--- BEGIN SELECTION ---
Links between a node’s NIC and the leaf switches are Layer-3 point-to-point connections. The IP addressing scheme uses /31 subnets, where the first address is assigned to the host NIC and the second address to the leaf switch interface. These subnets are allocated in a contiguous manner so they can be advertised as a single BGP aggregate route toward the spine layer.
The trade-off of this aggregation model is that host-link or NIC failures cannot rely solely on BGP route withdrawal for fast failure detection. Additional local failure-detection mechanisms are therefore required at the leaf switch.
Although not shown in Figure 6-1, the example design supports a scalable multi-pod architecture. Multiple pods can be interconnected through a super-spine layer, enabling large-scale backend networks.
Note: The OSI between GPUs within a node indicates that both GPUs belong to the same Operating System Instance (OSI). The link between GPUs, in turn, is part of a high-bandwidth domain (the scale-up backend).
Figure 6-1: Example of AI DC Backend Networks Topology.
Congestion Types
In this text, we categorize congestion into two distinct domains: congestion within nodes, which includes incast, local, and outcast congestion, and congestion in scale-out backend networks, which includes link and network congestion. The following sections describe each congestion type in detail.
Incast Congestion
Figure 6-2 depicts an AllReduce collective communication using a star topology, where Rank 0 on node A1 acts as the central process. During the reduce phase, each participating rank sends its local gradients to Rank 0, which aggregates them (by summation or averaging). The aggregated result is then distributed back to all ranks during the broadcast phase, which is described in the next section.
Note: Tree- and ring-based topologies are significantly more efficient than a star topology and are therefore commonly used in practice. The star topology is shown here purely for demonstration purposes.
--- END SELECTION ---
= GIVEN TASK 1 =
Could you render the listing, from its first line through the line containing "Fabian Picardo MP | column 2: LPG -> GSLP", as a numbered list with blank lines left out? Leave the pictures out of your answer.
--- BEGIN DATASET ---
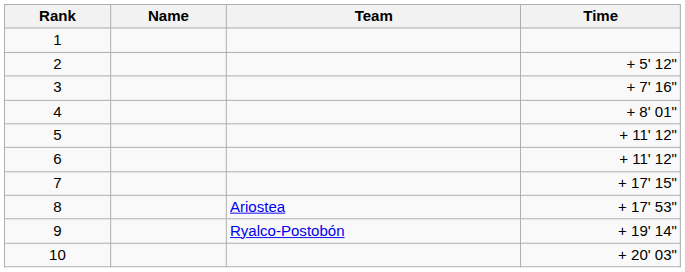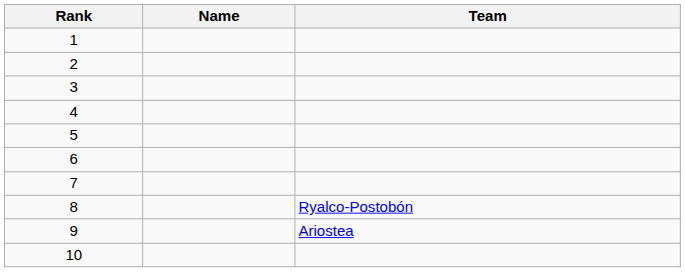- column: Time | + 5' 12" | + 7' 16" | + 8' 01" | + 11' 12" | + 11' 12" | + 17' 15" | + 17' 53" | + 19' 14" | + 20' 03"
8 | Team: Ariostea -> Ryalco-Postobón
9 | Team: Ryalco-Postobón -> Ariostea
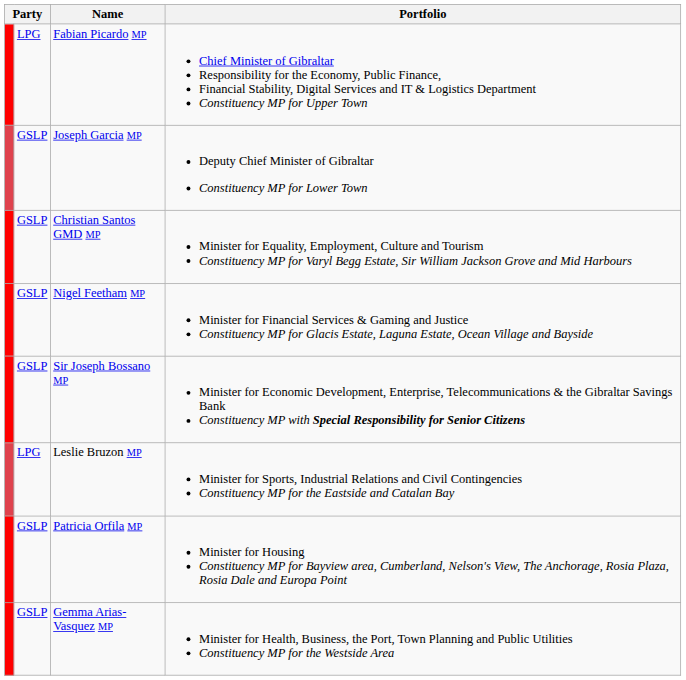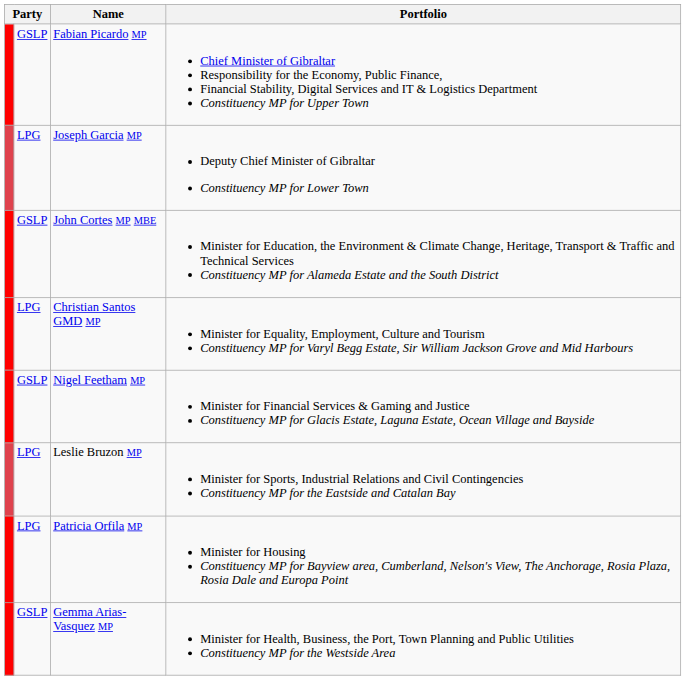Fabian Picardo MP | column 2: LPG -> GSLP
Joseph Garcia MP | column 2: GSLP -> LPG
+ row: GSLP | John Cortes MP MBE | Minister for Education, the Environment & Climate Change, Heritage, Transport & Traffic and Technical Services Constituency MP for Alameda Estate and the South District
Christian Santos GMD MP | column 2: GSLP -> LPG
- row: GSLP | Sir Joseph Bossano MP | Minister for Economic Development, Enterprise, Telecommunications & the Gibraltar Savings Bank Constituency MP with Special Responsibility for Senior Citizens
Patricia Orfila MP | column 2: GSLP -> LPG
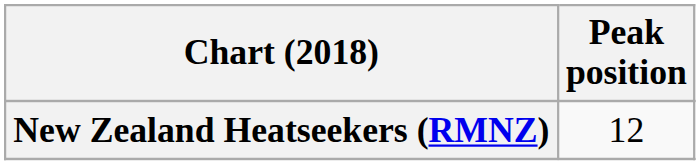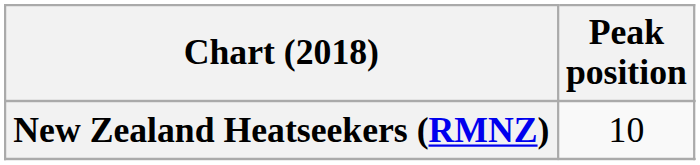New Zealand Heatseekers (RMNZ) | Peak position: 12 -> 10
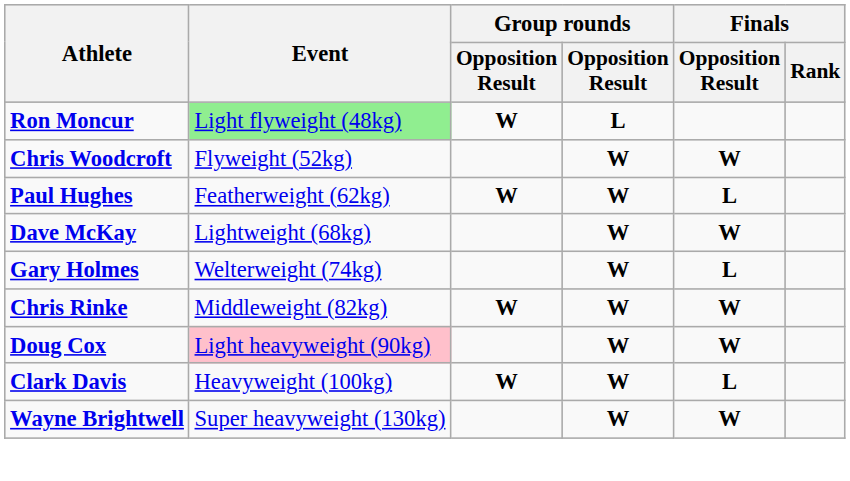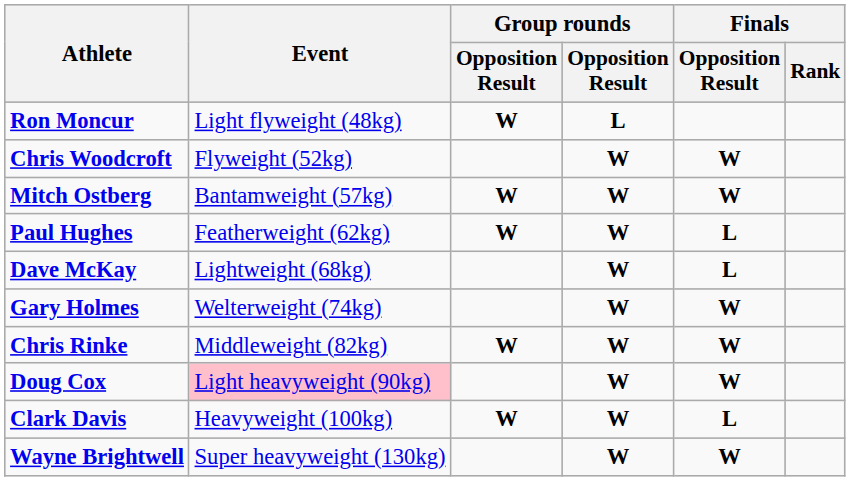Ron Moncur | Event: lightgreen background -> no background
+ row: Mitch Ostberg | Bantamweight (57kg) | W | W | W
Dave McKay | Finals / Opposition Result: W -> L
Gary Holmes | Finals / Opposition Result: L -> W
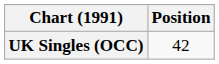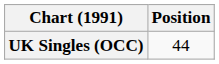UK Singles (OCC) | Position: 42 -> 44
--- END DATASET ---
= GIVEN TASK 2 =
Would you reproduce the whole text on AI data center backend networks and congestion types, word for word?

= FULL RESPONSE 1 =
1. - column: Time | + 5' 12" | + 7' 16" | + 8' 01" | + 11' 12" | + 11' 12" | + 17' 15" | + 17' 53" | + 19' 14" | + 20' 03"
2. 8 | Team: Ariostea -> Ryalco-Postobón
3. 9 | Team: Ryalco-Postobón -> Ariostea
4. Fabian Picardo MP | column 2: LPG -> GSLP

= FULL RESPONSE 2 =
Links between a node’s NIC and the leaf switches are Layer-3 point-to-point connections. The IP addressing scheme uses /31 subnets, where the first address is assigned to the host NIC and the second address to the leaf switch interface. These subnets are allocated in a contiguous manner so they can be advertised as a single BGP aggregate route toward the spine layer.
The trade-off of this aggregation model is that host-link or NIC failures cannot rely solely on BGP route withdrawal for fast failure detection. Additional local failure-detection mechanisms are therefore required at the leaf switch.
Although not shown in Figure 6-1, the example design supports a scalable multi-pod architecture. Multiple pods can be interconnected through a super-spine layer, enabling large-scale backend networks.
Note: The OSI between GPUs within a node indicates that both GPUs belong to the same Operating System Instance (OSI). The link between GPUs, in turn, is part of a high-bandwidth domain (the scale-up backend).
Figure 6-1: Example of AI DC Backend Networks Topology.
Congestion Types
In this text, we categorize congestion into two distinct domains: congestion within nodes, which includes incast, local, and outcast congestion, and congestion in scale-out backend networks, which includes link and network congestion. The following sections describe each congestion type in detail.
Incast Congestion
Figure 6-2 depicts an AllReduce collective communication using a star topology, where Rank 0 on node A1 acts as the central process. During the reduce phase, each participating rank sends its local gradients to Rank 0, which aggregates them (by summation or averaging). The aggregated result is then distributed back to all ranks during the broadcast phase, which is described in the next section.
Note: Tree- and ring-based topologies are significantly more efficient than a star topology and are therefore commonly used in practice. The star topology is shown here purely for demonstration purposes.